ファンからの寄稿文
「40周年に思う、佐野元春のこと」

エンターテインメントの先にある表現 〜天国が君をみつめている〜

吉見いずみ

 エンターテインメントの先にある表現 ── 歌番組のインタビューの中でおっしゃっていた一言が印象に残っています。

 このコロナ禍で、音楽、演劇、映画などの表現の場が揺らいでいますね。表現の場とは何でしょう。ひとと出会う場、自己と深く向き合う場、新しい価値観に触れる場、想いを共有する場、雑念が取り払われる場、枯渇したエネルギーを取り戻す場、安寧をもたらす場・・・。私にとっては、自分の生命の基礎を築く場といえるでしょう。

 「エンターテイメント!」というと何だかカジュアルに聞こえますが、その先にあるものは、表現なのですね。「別の視点・角度で見ることにより、闇を切り開き、前進する」と、たしかNEW AGEの曲について語るときにおっしゃっていました。
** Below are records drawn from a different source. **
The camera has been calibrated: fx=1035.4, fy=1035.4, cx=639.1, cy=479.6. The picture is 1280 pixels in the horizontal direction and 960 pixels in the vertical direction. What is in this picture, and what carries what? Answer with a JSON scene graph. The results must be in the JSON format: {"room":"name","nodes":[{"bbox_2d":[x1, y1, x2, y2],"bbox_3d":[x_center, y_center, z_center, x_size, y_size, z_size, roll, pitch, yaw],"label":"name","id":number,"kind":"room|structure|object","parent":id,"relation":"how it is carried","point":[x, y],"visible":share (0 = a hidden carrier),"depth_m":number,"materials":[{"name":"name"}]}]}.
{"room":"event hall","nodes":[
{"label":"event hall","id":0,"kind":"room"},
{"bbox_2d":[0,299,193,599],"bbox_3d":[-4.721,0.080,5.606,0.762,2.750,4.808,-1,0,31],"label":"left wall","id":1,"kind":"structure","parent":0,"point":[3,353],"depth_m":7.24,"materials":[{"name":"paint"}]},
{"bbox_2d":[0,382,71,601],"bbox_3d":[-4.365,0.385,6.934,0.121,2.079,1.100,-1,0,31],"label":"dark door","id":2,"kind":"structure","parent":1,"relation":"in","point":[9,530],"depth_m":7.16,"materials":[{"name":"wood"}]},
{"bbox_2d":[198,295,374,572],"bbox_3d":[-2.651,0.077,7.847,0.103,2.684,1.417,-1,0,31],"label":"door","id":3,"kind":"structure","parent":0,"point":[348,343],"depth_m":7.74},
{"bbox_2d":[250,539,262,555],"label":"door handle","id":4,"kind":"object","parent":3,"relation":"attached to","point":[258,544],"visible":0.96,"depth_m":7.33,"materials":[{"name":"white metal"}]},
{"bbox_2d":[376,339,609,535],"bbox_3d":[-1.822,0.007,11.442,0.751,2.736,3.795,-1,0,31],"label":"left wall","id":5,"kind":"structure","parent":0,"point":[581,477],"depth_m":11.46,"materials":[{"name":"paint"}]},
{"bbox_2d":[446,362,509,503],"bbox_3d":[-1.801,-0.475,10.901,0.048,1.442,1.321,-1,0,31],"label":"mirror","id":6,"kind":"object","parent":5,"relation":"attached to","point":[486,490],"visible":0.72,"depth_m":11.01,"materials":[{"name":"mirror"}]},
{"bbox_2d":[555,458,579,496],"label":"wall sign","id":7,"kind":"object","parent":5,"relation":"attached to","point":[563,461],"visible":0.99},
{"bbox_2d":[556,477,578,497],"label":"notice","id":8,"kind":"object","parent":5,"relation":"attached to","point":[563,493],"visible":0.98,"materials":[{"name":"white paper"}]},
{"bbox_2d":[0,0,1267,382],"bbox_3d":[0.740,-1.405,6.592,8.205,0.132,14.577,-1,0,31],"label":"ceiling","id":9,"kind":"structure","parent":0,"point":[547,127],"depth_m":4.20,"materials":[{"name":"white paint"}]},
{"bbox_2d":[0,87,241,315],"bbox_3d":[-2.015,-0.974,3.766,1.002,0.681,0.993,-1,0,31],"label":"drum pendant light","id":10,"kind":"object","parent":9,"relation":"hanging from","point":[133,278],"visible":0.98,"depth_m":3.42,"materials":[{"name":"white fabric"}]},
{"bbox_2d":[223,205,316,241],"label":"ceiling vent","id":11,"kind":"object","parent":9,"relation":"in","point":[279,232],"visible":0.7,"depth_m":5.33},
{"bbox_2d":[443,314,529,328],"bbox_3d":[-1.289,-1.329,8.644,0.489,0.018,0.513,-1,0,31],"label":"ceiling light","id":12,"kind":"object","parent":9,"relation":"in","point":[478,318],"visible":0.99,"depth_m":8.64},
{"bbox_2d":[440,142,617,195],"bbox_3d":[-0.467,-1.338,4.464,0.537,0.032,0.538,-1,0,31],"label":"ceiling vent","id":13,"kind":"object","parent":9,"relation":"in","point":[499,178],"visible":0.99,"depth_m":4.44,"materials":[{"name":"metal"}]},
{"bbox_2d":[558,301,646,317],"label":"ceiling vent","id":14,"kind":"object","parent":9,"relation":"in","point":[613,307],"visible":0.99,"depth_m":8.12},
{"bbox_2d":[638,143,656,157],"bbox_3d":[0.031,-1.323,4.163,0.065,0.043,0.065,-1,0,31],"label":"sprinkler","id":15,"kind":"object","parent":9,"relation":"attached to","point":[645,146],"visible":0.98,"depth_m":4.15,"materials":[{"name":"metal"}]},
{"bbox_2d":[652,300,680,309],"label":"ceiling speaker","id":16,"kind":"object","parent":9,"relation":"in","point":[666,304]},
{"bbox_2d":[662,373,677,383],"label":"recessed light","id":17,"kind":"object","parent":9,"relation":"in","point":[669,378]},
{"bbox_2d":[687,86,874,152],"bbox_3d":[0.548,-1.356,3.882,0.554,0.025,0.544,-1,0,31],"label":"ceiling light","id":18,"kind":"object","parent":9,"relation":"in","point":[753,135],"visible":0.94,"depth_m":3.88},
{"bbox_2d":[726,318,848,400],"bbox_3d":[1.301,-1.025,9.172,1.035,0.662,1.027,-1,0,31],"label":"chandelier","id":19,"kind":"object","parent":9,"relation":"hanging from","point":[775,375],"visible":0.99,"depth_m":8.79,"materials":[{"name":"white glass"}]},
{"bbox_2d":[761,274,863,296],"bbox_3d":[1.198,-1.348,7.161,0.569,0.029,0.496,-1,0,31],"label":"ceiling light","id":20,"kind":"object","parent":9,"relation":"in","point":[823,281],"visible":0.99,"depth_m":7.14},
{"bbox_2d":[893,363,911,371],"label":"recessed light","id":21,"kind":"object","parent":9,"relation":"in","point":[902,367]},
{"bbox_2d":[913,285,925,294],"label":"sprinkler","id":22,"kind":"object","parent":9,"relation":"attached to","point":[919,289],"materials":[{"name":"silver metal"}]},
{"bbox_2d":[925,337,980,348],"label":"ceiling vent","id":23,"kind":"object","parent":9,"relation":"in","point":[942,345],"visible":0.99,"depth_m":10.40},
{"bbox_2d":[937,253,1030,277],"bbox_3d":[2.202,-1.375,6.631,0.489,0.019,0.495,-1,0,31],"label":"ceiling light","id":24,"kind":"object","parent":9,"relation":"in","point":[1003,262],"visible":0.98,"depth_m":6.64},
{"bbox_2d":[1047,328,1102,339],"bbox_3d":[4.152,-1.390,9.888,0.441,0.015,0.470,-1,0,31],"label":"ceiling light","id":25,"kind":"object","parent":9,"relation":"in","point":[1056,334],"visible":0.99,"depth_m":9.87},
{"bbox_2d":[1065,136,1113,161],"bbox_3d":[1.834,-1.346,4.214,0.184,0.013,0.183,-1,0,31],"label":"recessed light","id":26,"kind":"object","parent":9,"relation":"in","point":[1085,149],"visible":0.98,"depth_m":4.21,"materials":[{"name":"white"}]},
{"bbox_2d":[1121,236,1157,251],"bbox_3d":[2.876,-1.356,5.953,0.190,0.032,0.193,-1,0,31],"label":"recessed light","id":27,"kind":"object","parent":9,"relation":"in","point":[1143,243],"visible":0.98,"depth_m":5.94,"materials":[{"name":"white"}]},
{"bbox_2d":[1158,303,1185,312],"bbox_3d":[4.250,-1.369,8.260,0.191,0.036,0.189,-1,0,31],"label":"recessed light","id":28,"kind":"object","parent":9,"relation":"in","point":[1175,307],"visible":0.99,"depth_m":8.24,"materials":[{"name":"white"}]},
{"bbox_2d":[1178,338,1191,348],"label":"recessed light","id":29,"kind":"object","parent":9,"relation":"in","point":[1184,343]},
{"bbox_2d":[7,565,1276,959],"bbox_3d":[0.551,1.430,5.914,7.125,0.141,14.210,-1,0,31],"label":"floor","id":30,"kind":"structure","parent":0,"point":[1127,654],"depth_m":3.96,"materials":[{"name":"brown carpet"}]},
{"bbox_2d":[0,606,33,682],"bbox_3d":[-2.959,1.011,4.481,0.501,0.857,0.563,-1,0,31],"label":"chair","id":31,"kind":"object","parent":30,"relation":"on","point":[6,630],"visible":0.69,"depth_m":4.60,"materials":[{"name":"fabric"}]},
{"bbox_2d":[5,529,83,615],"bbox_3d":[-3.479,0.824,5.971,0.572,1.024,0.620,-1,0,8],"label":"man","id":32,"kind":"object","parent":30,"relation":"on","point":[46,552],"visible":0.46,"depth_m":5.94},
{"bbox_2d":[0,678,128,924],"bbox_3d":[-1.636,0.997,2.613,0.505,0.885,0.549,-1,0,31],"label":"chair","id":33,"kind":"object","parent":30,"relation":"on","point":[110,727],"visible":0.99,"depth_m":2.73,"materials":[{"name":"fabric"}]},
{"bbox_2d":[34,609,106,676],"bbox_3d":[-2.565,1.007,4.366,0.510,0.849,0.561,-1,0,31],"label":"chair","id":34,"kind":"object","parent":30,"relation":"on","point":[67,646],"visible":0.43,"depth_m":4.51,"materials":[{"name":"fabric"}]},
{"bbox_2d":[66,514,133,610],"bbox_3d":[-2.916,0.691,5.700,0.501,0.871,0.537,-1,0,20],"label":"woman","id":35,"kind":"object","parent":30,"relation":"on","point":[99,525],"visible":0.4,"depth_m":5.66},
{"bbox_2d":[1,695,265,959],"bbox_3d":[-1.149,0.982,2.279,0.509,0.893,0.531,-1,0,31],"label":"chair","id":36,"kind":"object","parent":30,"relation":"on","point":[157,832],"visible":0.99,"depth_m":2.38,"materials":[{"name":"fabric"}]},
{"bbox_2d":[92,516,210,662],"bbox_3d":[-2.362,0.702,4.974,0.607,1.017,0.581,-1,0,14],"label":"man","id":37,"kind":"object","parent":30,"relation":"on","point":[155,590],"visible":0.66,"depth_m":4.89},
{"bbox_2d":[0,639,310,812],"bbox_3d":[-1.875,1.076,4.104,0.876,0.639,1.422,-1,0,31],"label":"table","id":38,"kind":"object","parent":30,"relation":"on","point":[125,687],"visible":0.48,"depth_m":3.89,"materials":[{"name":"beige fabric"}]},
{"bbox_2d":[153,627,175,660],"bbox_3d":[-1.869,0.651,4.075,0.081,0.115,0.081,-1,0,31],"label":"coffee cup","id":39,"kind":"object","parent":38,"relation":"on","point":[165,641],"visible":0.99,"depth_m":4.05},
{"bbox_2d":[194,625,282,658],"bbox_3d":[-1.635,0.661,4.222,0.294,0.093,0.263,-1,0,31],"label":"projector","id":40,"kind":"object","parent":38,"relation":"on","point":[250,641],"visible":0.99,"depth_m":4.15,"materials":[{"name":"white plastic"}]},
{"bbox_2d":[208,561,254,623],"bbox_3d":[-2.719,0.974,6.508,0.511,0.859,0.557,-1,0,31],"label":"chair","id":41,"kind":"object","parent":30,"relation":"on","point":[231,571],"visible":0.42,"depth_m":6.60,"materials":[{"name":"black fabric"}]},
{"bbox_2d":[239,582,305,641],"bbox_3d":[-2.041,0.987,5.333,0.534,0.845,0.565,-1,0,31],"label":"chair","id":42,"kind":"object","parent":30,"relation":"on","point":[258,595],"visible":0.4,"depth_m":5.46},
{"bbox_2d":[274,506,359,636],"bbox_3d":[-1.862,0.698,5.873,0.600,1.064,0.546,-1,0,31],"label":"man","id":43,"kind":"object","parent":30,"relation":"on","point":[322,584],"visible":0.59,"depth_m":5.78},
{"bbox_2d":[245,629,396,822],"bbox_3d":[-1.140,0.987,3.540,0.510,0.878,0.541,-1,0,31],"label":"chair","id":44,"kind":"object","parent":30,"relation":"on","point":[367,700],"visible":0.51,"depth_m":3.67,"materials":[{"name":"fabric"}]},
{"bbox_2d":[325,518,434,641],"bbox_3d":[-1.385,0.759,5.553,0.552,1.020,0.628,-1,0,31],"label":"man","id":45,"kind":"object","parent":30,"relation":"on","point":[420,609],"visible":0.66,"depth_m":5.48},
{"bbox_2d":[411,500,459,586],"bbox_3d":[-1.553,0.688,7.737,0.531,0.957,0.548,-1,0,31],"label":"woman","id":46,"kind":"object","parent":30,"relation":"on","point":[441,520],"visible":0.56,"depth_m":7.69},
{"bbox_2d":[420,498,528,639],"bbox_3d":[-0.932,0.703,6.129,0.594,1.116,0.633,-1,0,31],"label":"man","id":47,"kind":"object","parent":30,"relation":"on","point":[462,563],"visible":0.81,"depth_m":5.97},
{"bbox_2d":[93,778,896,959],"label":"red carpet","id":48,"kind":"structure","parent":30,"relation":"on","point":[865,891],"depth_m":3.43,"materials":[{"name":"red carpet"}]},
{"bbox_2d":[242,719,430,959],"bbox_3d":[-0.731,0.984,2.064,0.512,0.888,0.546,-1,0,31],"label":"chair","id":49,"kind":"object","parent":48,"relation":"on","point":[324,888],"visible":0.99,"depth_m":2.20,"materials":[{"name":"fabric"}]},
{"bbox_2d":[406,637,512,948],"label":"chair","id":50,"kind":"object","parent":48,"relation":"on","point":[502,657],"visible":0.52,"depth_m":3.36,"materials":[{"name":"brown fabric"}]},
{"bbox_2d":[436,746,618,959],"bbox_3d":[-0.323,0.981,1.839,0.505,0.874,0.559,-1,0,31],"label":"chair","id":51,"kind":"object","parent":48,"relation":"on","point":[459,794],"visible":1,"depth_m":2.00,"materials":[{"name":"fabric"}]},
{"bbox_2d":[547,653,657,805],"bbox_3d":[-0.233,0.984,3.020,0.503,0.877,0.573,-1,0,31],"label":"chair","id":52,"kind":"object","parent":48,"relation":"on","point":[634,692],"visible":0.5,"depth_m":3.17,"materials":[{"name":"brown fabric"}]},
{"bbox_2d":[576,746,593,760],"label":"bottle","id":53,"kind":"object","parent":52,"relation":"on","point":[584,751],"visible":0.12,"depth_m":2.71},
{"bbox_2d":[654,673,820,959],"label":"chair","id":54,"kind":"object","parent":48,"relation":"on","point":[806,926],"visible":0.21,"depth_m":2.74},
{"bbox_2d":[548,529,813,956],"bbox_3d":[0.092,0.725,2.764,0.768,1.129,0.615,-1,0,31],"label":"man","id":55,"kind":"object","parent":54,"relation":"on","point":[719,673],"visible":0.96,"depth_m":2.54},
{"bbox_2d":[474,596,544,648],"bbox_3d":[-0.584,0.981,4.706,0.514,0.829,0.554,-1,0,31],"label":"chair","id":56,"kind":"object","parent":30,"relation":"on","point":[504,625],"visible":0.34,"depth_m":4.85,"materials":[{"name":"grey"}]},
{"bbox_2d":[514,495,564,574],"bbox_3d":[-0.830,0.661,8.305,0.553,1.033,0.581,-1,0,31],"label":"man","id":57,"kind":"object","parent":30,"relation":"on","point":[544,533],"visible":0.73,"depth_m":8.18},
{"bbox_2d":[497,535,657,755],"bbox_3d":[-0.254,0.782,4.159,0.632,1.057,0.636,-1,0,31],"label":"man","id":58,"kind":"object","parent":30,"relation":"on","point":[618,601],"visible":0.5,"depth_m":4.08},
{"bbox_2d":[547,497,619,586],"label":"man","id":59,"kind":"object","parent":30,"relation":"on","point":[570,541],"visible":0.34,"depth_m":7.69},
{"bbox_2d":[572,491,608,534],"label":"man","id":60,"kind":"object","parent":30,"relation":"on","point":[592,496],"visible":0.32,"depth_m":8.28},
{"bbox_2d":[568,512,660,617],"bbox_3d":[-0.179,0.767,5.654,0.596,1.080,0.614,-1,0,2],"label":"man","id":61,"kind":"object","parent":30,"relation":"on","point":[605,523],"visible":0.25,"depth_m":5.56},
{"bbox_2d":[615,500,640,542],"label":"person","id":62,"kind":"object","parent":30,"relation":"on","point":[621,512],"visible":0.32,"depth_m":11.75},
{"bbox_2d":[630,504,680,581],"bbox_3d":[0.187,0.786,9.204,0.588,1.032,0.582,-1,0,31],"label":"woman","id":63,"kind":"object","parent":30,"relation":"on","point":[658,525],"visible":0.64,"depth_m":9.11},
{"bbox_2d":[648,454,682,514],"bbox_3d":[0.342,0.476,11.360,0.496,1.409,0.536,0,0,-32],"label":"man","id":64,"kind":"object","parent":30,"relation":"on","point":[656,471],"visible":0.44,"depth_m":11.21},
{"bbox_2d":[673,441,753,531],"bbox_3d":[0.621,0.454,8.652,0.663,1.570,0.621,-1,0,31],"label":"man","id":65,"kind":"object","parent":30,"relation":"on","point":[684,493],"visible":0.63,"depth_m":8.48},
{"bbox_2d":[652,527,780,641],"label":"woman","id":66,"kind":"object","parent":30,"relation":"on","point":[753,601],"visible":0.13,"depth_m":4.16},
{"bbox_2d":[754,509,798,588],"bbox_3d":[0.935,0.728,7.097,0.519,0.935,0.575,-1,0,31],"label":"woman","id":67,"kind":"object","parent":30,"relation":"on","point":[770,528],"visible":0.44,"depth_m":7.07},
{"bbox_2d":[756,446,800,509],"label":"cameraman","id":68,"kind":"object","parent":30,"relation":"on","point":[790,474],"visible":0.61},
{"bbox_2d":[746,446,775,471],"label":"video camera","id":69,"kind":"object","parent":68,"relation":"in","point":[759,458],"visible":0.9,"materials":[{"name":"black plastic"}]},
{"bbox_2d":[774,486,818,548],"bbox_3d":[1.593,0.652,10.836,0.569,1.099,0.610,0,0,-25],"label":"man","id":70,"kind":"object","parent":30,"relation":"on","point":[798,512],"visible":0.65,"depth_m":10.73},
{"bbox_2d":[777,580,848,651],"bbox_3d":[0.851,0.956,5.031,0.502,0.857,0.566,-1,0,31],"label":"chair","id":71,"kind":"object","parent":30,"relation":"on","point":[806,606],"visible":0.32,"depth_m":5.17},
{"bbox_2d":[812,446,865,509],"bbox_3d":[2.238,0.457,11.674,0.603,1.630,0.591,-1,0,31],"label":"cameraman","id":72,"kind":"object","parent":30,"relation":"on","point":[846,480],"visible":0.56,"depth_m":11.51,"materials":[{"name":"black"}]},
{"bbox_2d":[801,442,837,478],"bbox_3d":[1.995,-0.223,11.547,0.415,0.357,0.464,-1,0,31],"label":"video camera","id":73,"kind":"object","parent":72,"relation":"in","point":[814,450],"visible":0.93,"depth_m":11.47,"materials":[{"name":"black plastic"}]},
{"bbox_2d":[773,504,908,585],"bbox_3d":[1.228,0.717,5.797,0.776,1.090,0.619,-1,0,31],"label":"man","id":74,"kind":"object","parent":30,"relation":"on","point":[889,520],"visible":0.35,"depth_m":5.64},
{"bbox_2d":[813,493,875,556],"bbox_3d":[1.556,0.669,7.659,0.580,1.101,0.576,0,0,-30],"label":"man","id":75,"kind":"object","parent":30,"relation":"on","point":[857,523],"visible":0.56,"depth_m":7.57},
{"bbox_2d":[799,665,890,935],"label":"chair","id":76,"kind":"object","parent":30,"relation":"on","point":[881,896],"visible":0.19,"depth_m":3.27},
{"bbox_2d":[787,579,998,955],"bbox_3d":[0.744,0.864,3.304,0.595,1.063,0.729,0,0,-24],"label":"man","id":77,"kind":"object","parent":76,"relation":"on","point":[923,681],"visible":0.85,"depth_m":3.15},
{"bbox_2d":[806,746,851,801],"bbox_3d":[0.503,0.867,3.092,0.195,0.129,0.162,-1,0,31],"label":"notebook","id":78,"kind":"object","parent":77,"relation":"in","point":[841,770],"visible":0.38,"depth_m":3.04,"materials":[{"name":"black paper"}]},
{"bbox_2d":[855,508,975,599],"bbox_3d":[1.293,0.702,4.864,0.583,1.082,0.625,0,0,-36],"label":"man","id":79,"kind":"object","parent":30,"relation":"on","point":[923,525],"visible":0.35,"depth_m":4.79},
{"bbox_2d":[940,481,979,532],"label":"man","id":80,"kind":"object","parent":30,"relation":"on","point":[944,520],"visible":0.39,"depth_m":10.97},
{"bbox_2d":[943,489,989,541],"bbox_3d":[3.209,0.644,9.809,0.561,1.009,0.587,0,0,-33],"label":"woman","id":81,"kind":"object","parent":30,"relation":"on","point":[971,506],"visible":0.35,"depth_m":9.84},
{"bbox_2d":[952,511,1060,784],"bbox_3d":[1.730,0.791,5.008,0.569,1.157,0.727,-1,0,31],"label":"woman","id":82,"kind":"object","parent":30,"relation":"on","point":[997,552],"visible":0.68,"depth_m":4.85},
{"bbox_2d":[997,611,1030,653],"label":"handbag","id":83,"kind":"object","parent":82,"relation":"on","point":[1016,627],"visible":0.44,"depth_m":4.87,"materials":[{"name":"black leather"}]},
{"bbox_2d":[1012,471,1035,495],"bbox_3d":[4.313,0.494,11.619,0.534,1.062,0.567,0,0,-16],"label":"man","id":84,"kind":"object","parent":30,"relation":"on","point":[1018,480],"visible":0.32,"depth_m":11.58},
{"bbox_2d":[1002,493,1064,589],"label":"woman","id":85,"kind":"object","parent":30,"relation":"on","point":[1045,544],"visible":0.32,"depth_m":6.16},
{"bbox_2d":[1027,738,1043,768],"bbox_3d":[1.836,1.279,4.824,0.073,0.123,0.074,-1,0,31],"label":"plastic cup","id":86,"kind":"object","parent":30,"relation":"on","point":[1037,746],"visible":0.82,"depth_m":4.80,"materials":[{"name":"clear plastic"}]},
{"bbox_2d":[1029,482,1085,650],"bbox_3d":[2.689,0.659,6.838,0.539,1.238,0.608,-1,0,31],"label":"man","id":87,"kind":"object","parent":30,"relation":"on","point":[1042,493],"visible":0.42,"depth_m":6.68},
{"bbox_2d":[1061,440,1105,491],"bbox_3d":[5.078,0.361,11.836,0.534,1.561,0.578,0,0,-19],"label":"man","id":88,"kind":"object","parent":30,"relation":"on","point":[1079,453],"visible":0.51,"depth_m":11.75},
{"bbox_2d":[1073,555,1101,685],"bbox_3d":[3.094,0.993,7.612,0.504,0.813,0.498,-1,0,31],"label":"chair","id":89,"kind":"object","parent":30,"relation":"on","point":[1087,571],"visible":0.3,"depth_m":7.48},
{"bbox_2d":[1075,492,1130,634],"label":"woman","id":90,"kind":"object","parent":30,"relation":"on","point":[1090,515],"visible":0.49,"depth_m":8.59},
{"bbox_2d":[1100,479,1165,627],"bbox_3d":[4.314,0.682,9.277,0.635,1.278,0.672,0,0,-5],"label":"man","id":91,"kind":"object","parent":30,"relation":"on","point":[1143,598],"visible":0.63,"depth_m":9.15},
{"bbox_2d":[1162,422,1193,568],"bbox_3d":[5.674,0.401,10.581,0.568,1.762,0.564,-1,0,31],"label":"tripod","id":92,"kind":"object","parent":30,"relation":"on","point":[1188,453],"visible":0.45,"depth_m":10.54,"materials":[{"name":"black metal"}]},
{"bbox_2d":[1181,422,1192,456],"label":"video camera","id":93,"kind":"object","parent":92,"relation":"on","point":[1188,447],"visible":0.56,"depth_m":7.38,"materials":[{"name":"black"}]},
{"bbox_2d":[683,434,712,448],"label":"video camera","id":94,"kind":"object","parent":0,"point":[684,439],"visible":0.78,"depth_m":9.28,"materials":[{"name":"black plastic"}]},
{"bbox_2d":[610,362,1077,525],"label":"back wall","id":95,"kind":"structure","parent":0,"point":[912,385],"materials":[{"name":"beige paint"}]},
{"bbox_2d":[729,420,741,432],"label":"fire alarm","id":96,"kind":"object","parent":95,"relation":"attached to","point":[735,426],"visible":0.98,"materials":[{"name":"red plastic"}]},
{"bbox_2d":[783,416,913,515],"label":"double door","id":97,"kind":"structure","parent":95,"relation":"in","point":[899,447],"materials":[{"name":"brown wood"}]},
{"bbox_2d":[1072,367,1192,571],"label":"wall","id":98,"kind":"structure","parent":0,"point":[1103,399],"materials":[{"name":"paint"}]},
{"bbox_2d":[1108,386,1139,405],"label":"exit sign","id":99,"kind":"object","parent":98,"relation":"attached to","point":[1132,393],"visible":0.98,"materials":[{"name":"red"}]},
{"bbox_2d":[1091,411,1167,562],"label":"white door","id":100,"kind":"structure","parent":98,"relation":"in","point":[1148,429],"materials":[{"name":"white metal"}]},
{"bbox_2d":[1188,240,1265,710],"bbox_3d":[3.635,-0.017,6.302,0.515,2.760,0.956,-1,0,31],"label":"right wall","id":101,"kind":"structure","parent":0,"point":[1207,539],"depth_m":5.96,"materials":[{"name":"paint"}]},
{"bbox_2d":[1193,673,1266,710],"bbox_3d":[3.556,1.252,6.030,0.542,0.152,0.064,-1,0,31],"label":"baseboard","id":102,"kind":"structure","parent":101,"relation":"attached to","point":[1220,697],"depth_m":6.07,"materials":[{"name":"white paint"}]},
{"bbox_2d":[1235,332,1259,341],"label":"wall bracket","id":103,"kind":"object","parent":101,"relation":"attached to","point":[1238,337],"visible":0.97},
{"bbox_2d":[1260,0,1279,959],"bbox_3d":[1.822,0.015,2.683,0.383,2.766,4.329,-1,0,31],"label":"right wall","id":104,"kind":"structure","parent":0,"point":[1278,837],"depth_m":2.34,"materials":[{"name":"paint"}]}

ポップ・ソングは楽しげに踊りながら、闇を切り開く!のですね。単なる快楽ではないと。

 デビュー40周年、おめでとうございます。私が生まれた頃から、活動されていらっしゃったんですね。私は今年、40歳になりました。佐野さんの音楽を聴くようになってからは、まだ半年くらいです。

 「コーンフレークの憂鬱 ビタミン剤の退屈」・・・。 ── I like THIS! そう確信できる拠り所がなければ、息が詰まりそうな時代、遅ればせながらも佐野さんに出会えたことを心から嬉しく思っています。

 いつだか、「ソングライターは時代の一歩先を行って情景を描く」ともおっしゃっていました。今、どんな情景が見えていますか。たとえそこに闇があるのだとしても、「美しい経験」を積み重ねれば、乗り越えてゆけるでしょうか。

「天国が君をみつめている」、そう思いたい。
「どうか、まともでいさせてほしい」、本物のエンタテイメント!

 「プリンスのファンクが せつなく飢えた街の鼓動と同期する」ように、佐野さんのせつなくやさしいポエトリーは、テンポの狂いかけた私の鼓動を今日も正してくれています。